Entries shown:

####

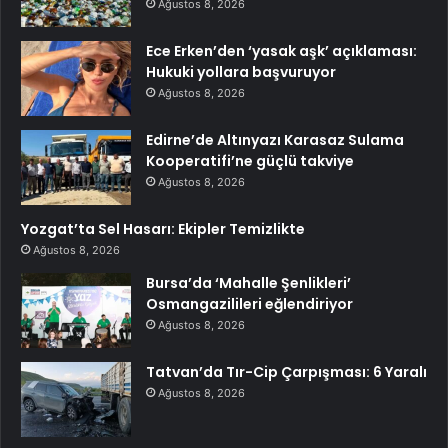
Ağustos 8, 2026
Ece Erken’den ‘yasak aşk’ açıklaması:
Hukuki yollara başvuruyor
Ağustos 8, 2026
Edirne’de Altınyazı Karasaz Sulama
Kooperatifi’ne güçlü takviye
Ağustos 8, 2026
Yozgat’ta Sel Hasarı: Ekipler Temizlikte
Ağustos 8, 2026
Bursa’da ‘Mahalle Şenlikleri’
Osmangazilileri eğlendiriyor
Ağustos 8, 2026
Tatvan’da Tır-Cip Çarpışması: 6 Yaralı
Ağustos 8, 2026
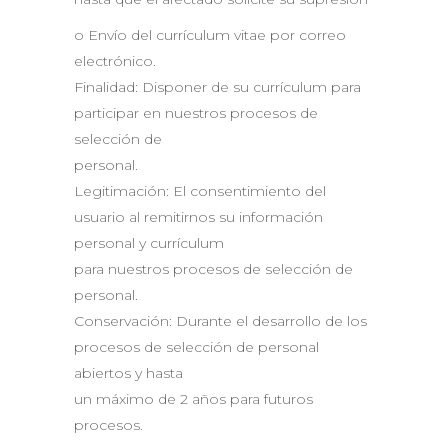
o Envío del currículum vitae por correo
electrónico.
Finalidad: Disponer de su currículum para
participar en nuestros procesos de
selección de
personal.
Legitimación: El consentimiento del
usuario al remitirnos su información
personal y currículum
para nuestros procesos de selección de
personal.
Conservación: Durante el desarrollo de los
procesos de selección de personal
abiertos y hasta
un máximo de 2 años para futuros
procesos.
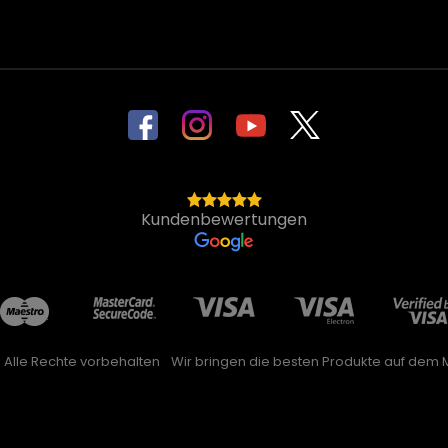
Kundenbewertungen
. Alle Rechte vorbehalten
Wir bringen die besten Produkte auf dem M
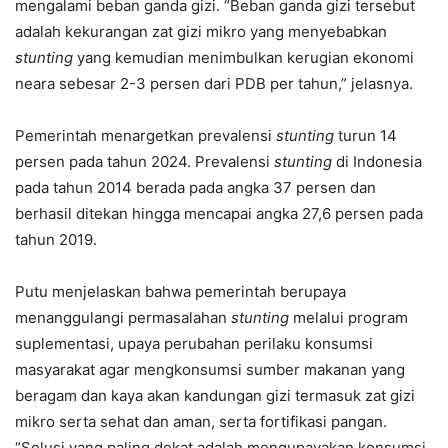
mengalami beban ganda gizi. “Beban ganda gizi tersebut
adalah kekurangan zat gizi mikro yang menyebabkan
stunting
yang kemudian menimbulkan kerugian ekonomi
neara sebesar 2-3 persen dari PDB per tahun,” jelasnya.
Pemerintah menargetkan prevalensi
stunting
turun 14
persen pada tahun 2024. Prevalensi
stunting
di Indonesia
pada tahun 2014 berada pada angka 37 persen dan
berhasil ditekan hingga mencapai angka 27,6 persen pada
tahun 2019.
Putu menjelaskan bahwa pemerintah berupaya
menanggulangi permasalahan
stunting
melalui program
suplementasi, upaya perubahan perilaku konsumsi
masyarakat agar mengkonsumsi sumber makanan yang
beragam dan kaya akan kandungan gizi termasuk zat gizi
mikro serta sehat dan aman, serta fortifikasi pangan.
“Solusi yang paling dekat adalah mengupayakan konsumsi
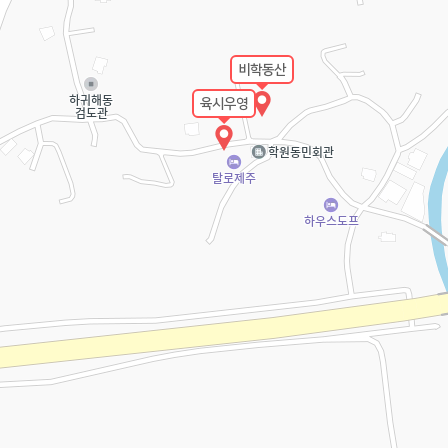
비학동산
육시우영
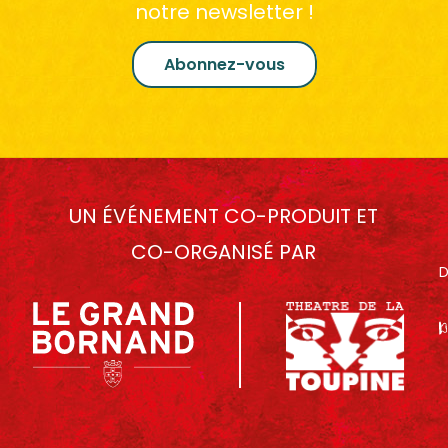
notre newsletter !
Abonnez-vous
UN ÉVÉNEMENT CO-PRODUIT ET
CO-ORGANISÉ PAR
D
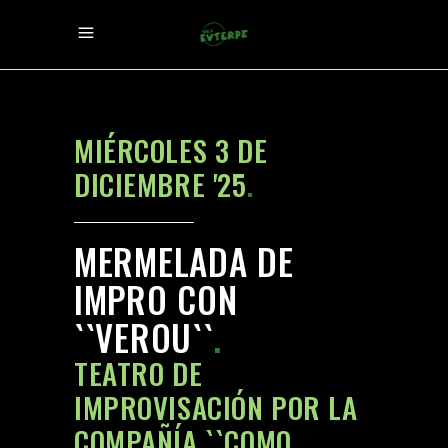
MIÉRCOLES 3 DE
DICIEMBRE '25
.
MERMELADA DE
IMPRO CON
``VEROU``
.
TEATRO DE
IMPROVISACIÓN POR LA
COMPAÑÍA ``COMO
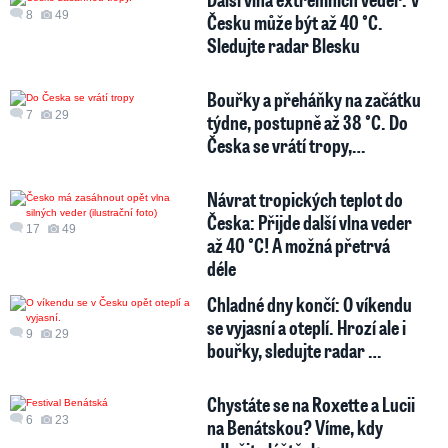
8
49
Česku může být až 40 °C.
Sledujte radar Blesku
Bouřky a přeháňky na začátku
7
29
týdne, postupně až 38 °C. Do
Česka se vrátí tropy,…
Návrat tropických teplot do
Česka: Přijde další vlna veder
17
49
až 40 °C! A možná přetrvá
déle
Chladné dny končí: O víkendu
se vyjasní a oteplí. Hrozí ale i
9
29
bouřky, sledujte radar …
Chystáte se na Roxette a Lucii
6
23
na Benátskou? Víme, kdy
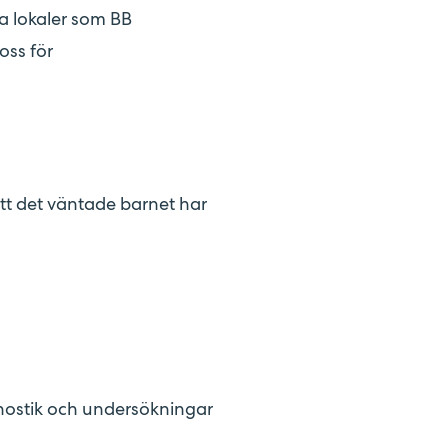
a lokaler som BB
 oss för
att det väntade barnet har
nostik och undersökningar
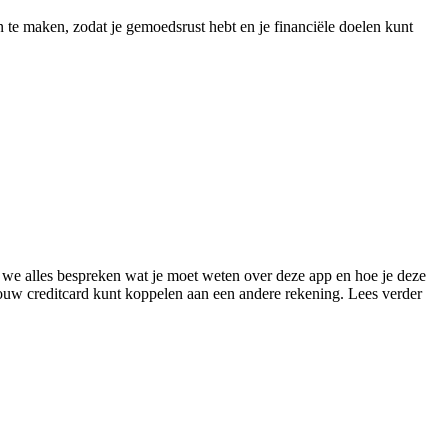
an te maken, zodat je gemoedsrust hebt en je financiële doelen kunt
e alles bespreken wat je moet weten over deze app en hoe je deze
ouw creditcard kunt koppelen aan een andere rekening. Lees verder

####

Task brief:
Can you put every line of text from the entries above into a Markdown table with the columns Row and Text, numbering the rows in order and skipping blank lines? Leave the pictures out.

Reply:
| Row | Text |
|---|---|
| 1 | Ağustos 8, 2026 |
| 2 | Ece Erken’den ‘yasak aşk’ açıklaması: |
| 3 | Hukuki yollara başvuruyor |
| 4 | Ağustos 8, 2026 |
| 5 | Edirne’de Altınyazı Karasaz Sulama |
| 6 | Kooperatifi’ne güçlü takviye |
| 7 | Ağustos 8, 2026 |
| 8 | Yozgat’ta Sel Hasarı: Ekipler Temizlikte |
| 9 | Ağustos 8, 2026 |
| 10 | Bursa’da ‘Mahalle Şenlikleri’ |
| 11 | Osmangazilileri eğlendiriyor |
| 12 | Ağustos 8, 2026 |
| 13 | Tatvan’da Tır-Cip Çarpışması: 6 Yaralı |
| 14 | Ağustos 8, 2026 |
| 15 | o Envío del currículum vitae por correo |
| 16 | electrónico. |
| 17 | Finalidad: Disponer de su currículum para |
| 18 | participar en nuestros procesos de |
| 19 | selección de |
| 20 | personal. |
| 21 | Legitimación: El consentimiento del |
| 22 | usuario al remitirnos su información |
| 23 | personal y currículum |
| 24 | para nuestros procesos de selección de |
| 25 | personal. |
| 26 | Conservación: Durante el desarrollo de los |
| 27 | procesos de selección de personal |
| 28 | abiertos y hasta |
| 29 | un máximo de 2 años para futuros |
| 30 | procesos. |
| 31 | Kundenbewertungen |
| 32 | . Alle Rechte vorbehalten |
| 33 | Wir bringen die besten Produkte auf dem M |
| 34 | mengalami beban ganda gizi. “Beban ganda gizi tersebut |
| 35 | adalah kekurangan zat gizi mikro yang menyebabkan |
| 36 | stunting |
| 37 | yang kemudian menimbulkan kerugian ekonomi |
| 38 | neara sebesar 2-3 persen dari PDB per tahun,” jelasnya. |
| 39 | Pemerintah menargetkan prevalensi |
| 40 | stunting |
| 41 | turun 14 |
| 42 | persen pada tahun 2024. Prevalensi |
| 43 | stunting |
| 44 | di Indonesia |
| 45 | pada tahun 2014 berada pada angka 37 persen dan |
| 46 | berhasil ditekan hingga mencapai angka 27,6 persen pada |
| 47 | tahun 2019. |
| 48 | Putu menjelaskan bahwa pemerintah berupaya |
| 49 | menanggulangi permasalahan |
| 50 | stunting |
| 51 | melalui program |
| 52 | suplementasi, upaya perubahan perilaku konsumsi |
| 53 | masyarakat agar mengkonsumsi sumber makanan yang |
| 54 | beragam dan kaya akan kandungan gizi termasuk zat gizi |
| 55 | mikro serta sehat dan aman, serta fortifikasi pangan. |
| 56 | “Solusi yang paling dekat adalah mengupayakan konsumsi |
| 57 | 비학동산 |
| 58 | 육시우영 |
| 59 | notre newsletter ! |
| 60 | Abonnez-vous |
| 61 | UN ÉVÉNEMENT CO-PRODUIT ET |
| 62 | CO-ORGANISÉ PAR |
| 63 | D |
| 64 | MIÉRCOLES 3 DE |
| 65 | DICIEMBRE '25 |
| 66 | . |
| 67 | MERMELADA DE |
| 68 | IMPRO CON |
| 69 | ``VEROU`` |
| 70 | . |
| 71 | TEATRO DE |
| 72 | IMPROVISACIÓN POR LA |
| 73 | COMPAÑÍA ``COMO |
| 74 | 8 |
| 75 | 49 |
| 76 | Česku může být až 40 °C. |
| 77 | Sledujte radar Blesku |
| 78 | Bouřky a přeháňky na začátku |
| 79 | 7 |
| 80 | 29 |
| 81 | týdne, postupně až 38 °C. Do |
| 82 | Česka se vrátí tropy,… |
| 83 | Návrat tropických teplot do |
| 84 | Česka: Přijde další vlna veder |
| 85 | 17 |
| 86 | 49 |
| 87 | až 40 °C! A možná přetrvá |
| 88 | déle |
| 89 | Chladné dny končí: O víkendu |
| 90 | se vyjasní a oteplí. Hrozí ale i |
| 91 | 9 |
| 92 | 29 |
| 93 | bouřky, sledujte radar … |
| 94 | Chystáte se na Roxette a Lucii |
| 95 | 6 |
| 96 | 23 |
| 97 | na Benátskou? Víme, kdy |
| 98 | a lokaler som BB |
| 99 |  oss för |
| 100 | att det väntade barnet har |
| 101 | nostik och undersökningar |
| 102 | an te maken, zodat je gemoedsrust hebt en je financiële doelen kunt |
| 103 | e alles bespreken wat je moet weten over deze app en hoe je deze |
| 104 | ouw creditcard kunt koppelen aan een andere rekening. Lees verder |